This question was in part motivated by this MathematicaSE question and Matteo Niccoli's geophysics blog post on color schemes. The underlying concept of Niccoli's perceptually-balanced color schemes was to create a color scheme that approximately enforces L*-linearity. For example, Niccoli presents the following illustration:
Throughout the 7-post series, Niccoli argues that perceptual intensity of a color is largely due to its L*-component, and thus if magnitude information is present, it should be encoded via L*; likewise, for phase or azimuth encoding, a constant-L* map should be used. Corroborating this, Bernice Rogowitz wrote
The perceptual reason your method works has to do with the fact that magnitude perception is based on the luminance component of the color scale. Luminance “carries” magnitude information. The goal is for equal data steps to be perceived as equal perceptual steps, and this is well approximated by having the luminance component be monotonic.
I've taken this advice to heart when creating color schemes, and have had both great and bad results with it. Since my question title indicates concern about the use of L*, I'll get straight to the bad. Consider the following map f
from the interval [-2, 2]
to RGB space:
Here is a plot of 2 UnitTriangle[Sqrt[(x + 1)^2 + y^2]] - 2 UnitTriangle[Sqrt[(x - 1)^2 + y^2]]
, ie a pair of cones (this SE site unfortunately does not support MathJax), with the previous color scheme:
This function is radially linear, and thus the banded appearance is due to artifacts induced by the color scheme. To that end, here is a picture of the scheme's L*-profile:
It's evident that there is a rough correspondence between bands in the pair of cones and regions of low-modulus L*-derivative. To that end, let's straighten things out!
With a bit of math, it's possible to determine a function g
such that the composition fg
has roughly constant L*-derivative. Here is a picture of the resulting L*-profile:
And here is the result of applying the resulting function to the same pair of radial cones:
Now (at least on my monitor) while it is evident that while this is better at representing height data than the uncorrected scheme, it still has noticeable artifacts, including a sudden jump from red to yellow and a sudden pointlike transition from yellow to white in the right cone, and a semi-"flat" region after blue turns to light blue in the left cone, along with a white spot of larger radius than is seen in the right cone. So my question is:
- If L*-linearity does not give a perceptually-linear appearance, what metric gives the complete information?

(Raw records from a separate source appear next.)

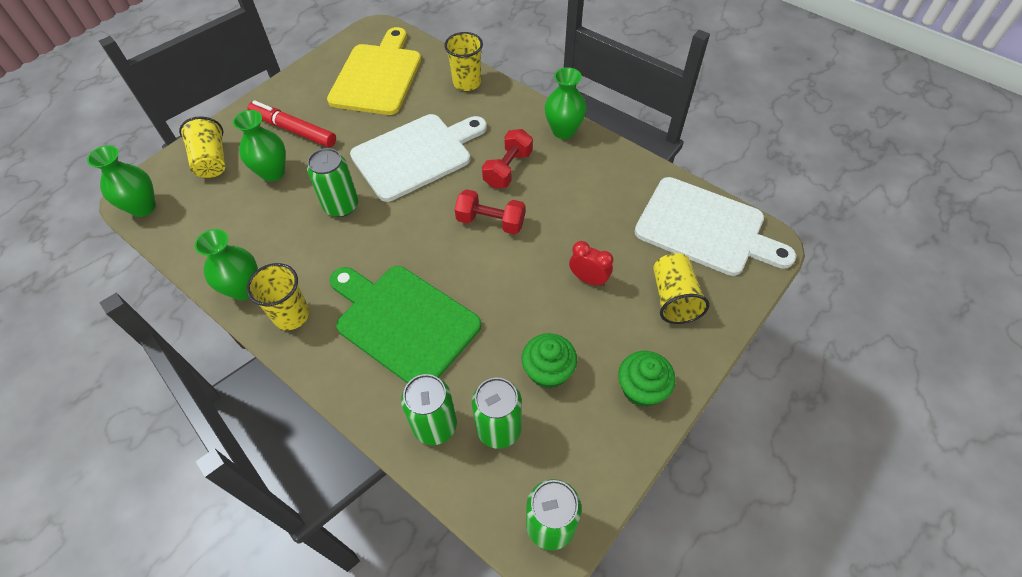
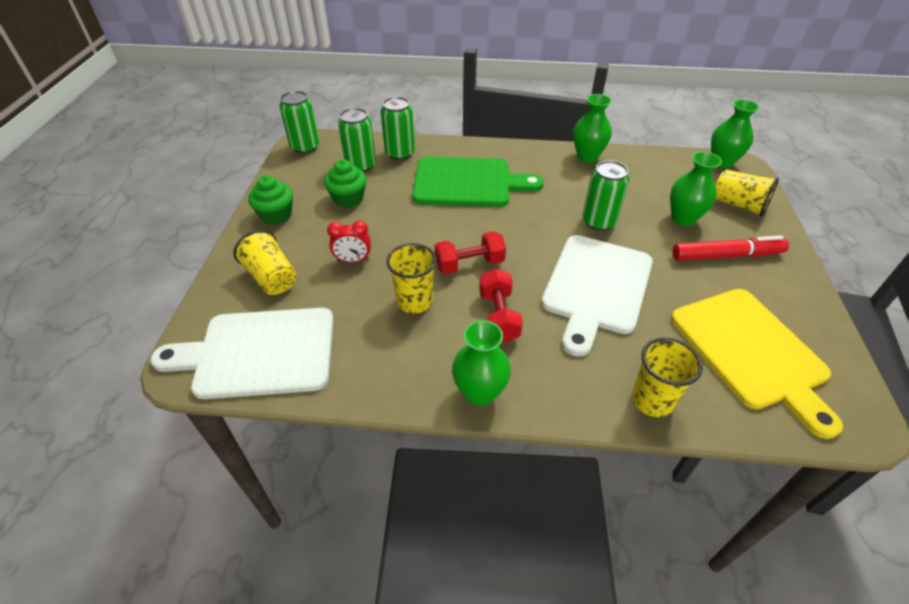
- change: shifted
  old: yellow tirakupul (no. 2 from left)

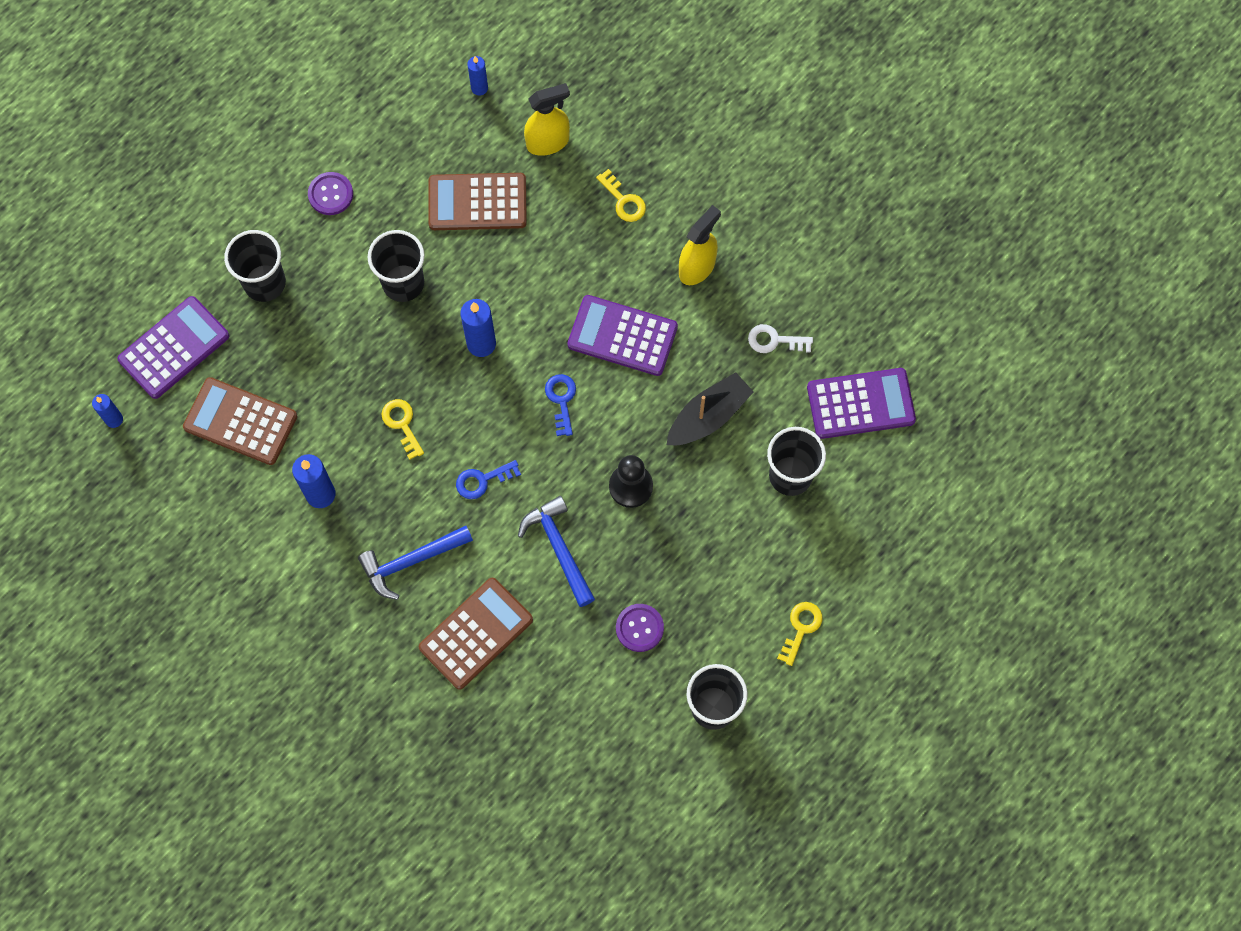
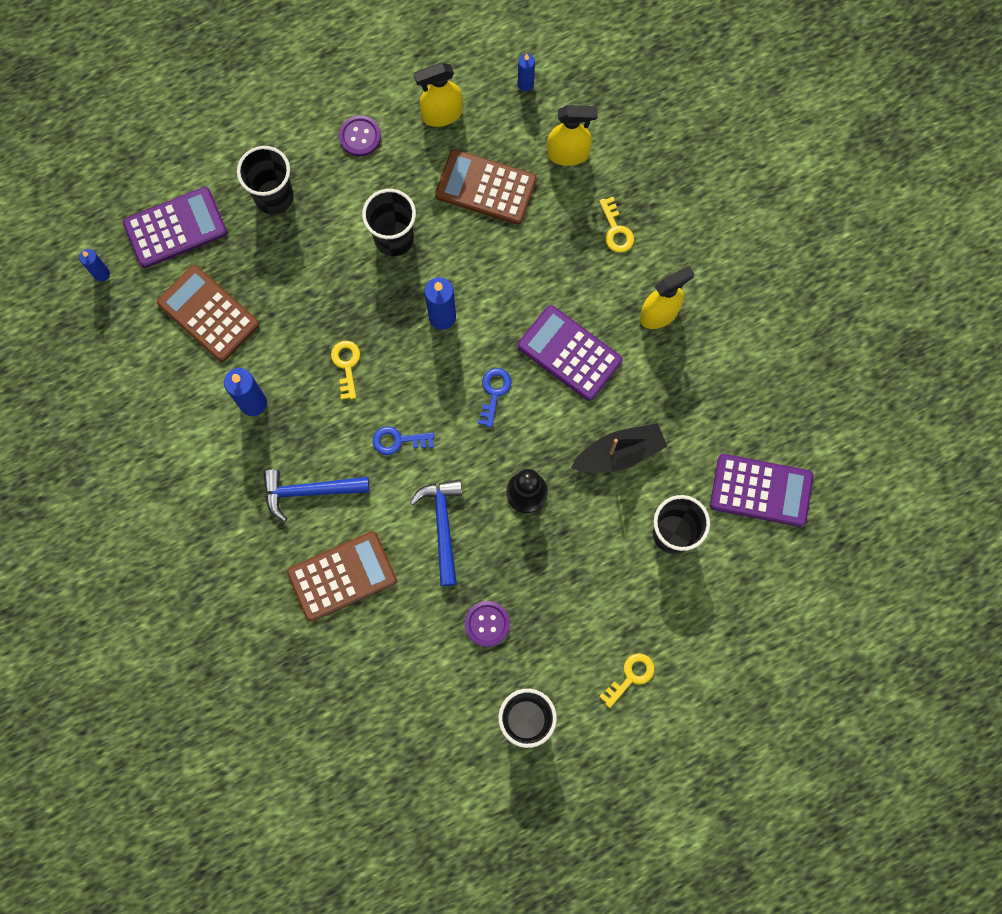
- change: gone
  old: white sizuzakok
- change: new
  new: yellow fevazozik (no. 1 from left)

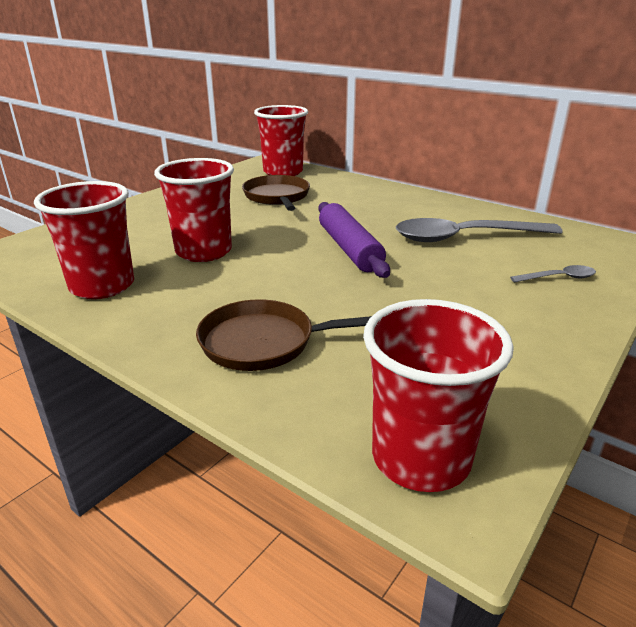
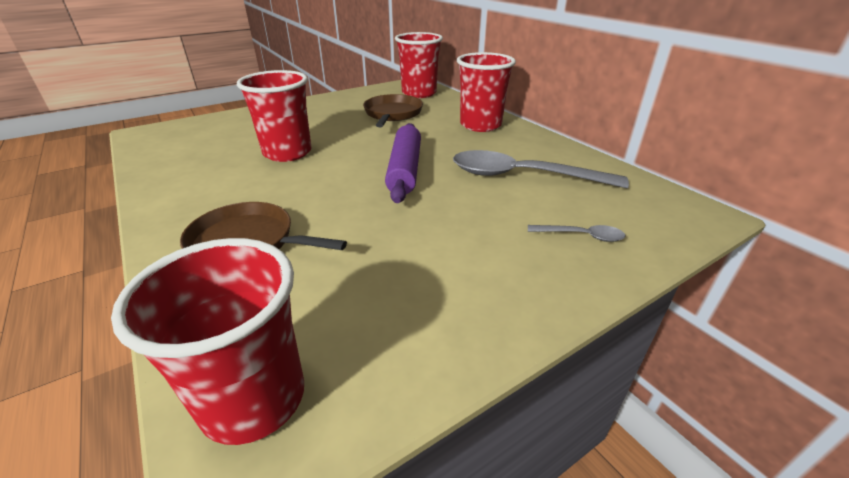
- change: shifted
  old: red tirakupul (no. 1 from left in the first image)
  new: red tirakupul (no. 4 from left)

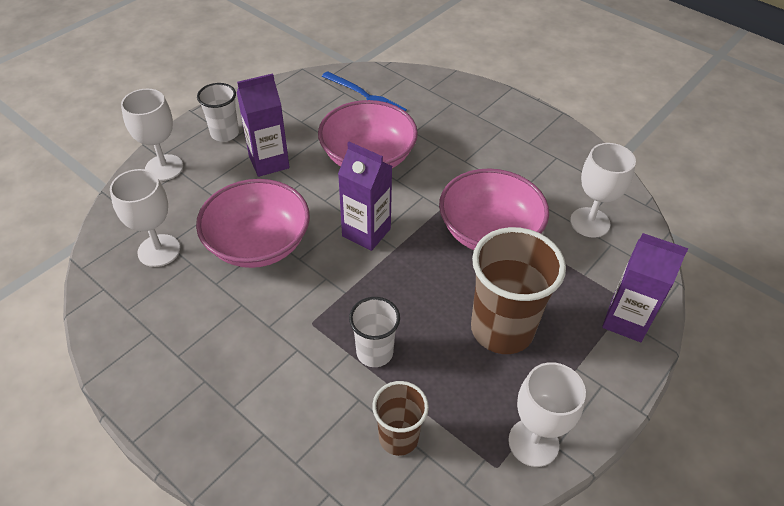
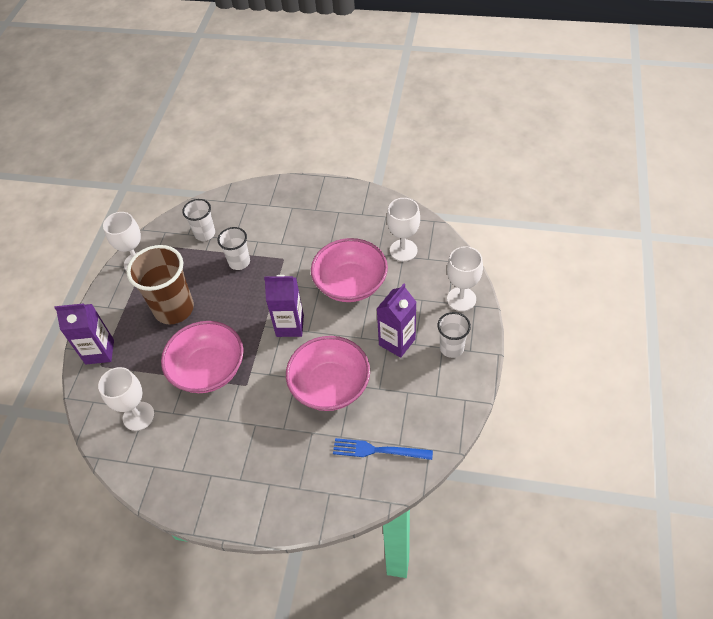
- change: repainted
  old: brown tirakupul (no. 1 from left)
  new: white tirakupul (no. 1 from left)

My first guess was that L* alone can't be the complete picture (since many different colors have the same L* values). Instead, the RGB colorspace can be endowed with the CIE2000 metric (not sure if it satisfies the triangle inequality, but whatever LOL), and this induces a "perceptual velocity" for any path parametrized in colorspace.
Here is a plot of the perceptual velocity of the previous L*-corrected color scheme:
Notice the correspondence between sharp features in the previous cones picture and lumps of high CIE2000 perceptual velocity. From this, I concluded that perhaps CIE2000 velocity is another good measure of the quality of a color scheme, and applied the previous correction mathematics to get some color schemes with constant perceptual velocity; like with L*-correction, I've had both good results and bad results, but I think this question is long enough as is so I won't elaborate unless someone asks.
Just to reiterate: what is the proper metric on color space that one should aim to make uniform when constructing color schemes for data visualization purposes? Alternately, is there no single metric that covers everything? It seems like the whole topic of color is incredibly complex.